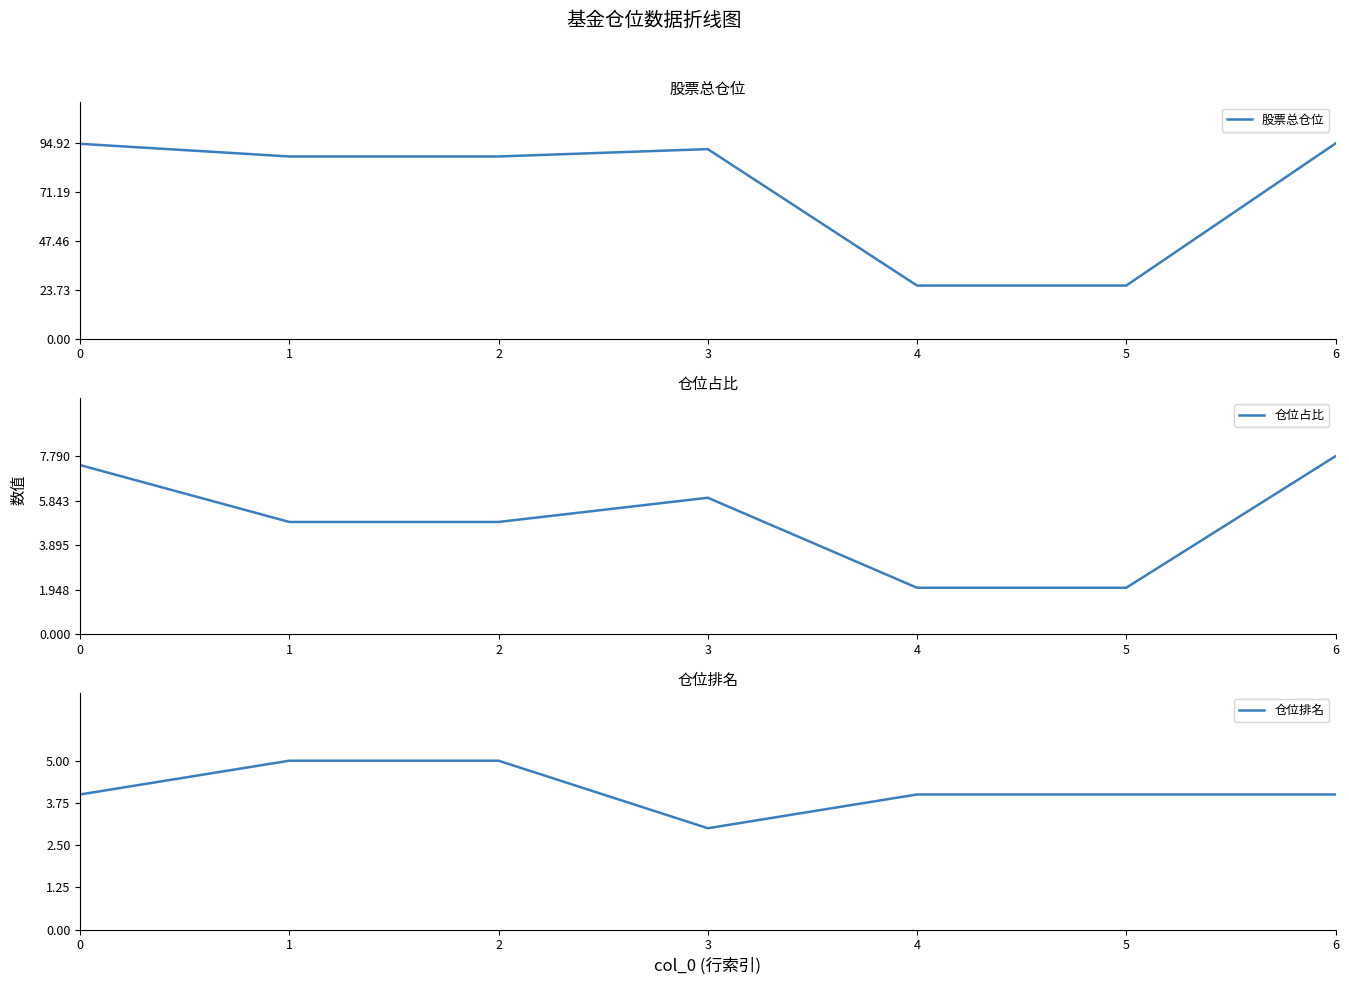

Which series has the widest spread of values?

股票总仓位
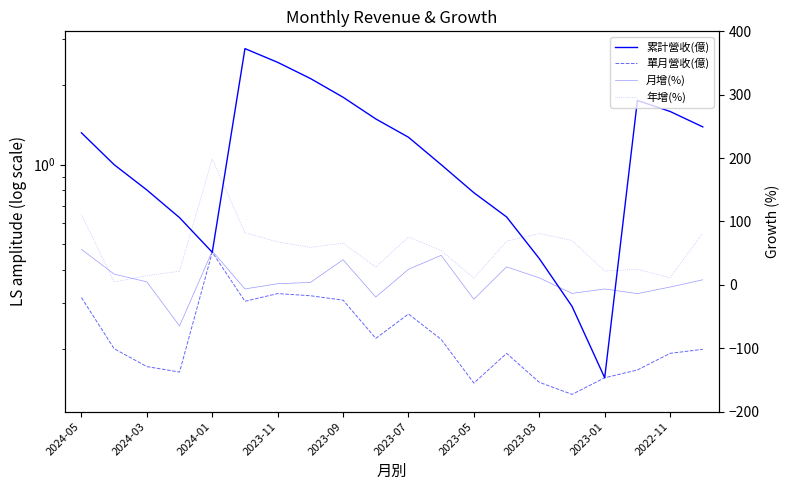

What is the maximum value shown in the chart?

198.7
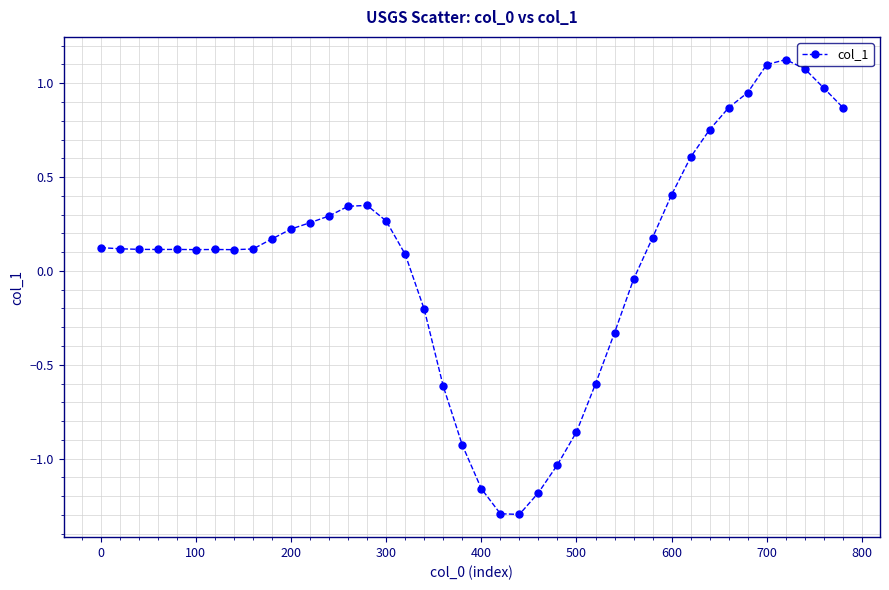

What is the smallest value displayed?

-1.3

§ **EXERCISE**
Pick out every line in the rows above that contains the word "What". Case counts.

§ **RESPONSE AREA**
What is the maximum value shown in the chart?
What is the smallest value displayed?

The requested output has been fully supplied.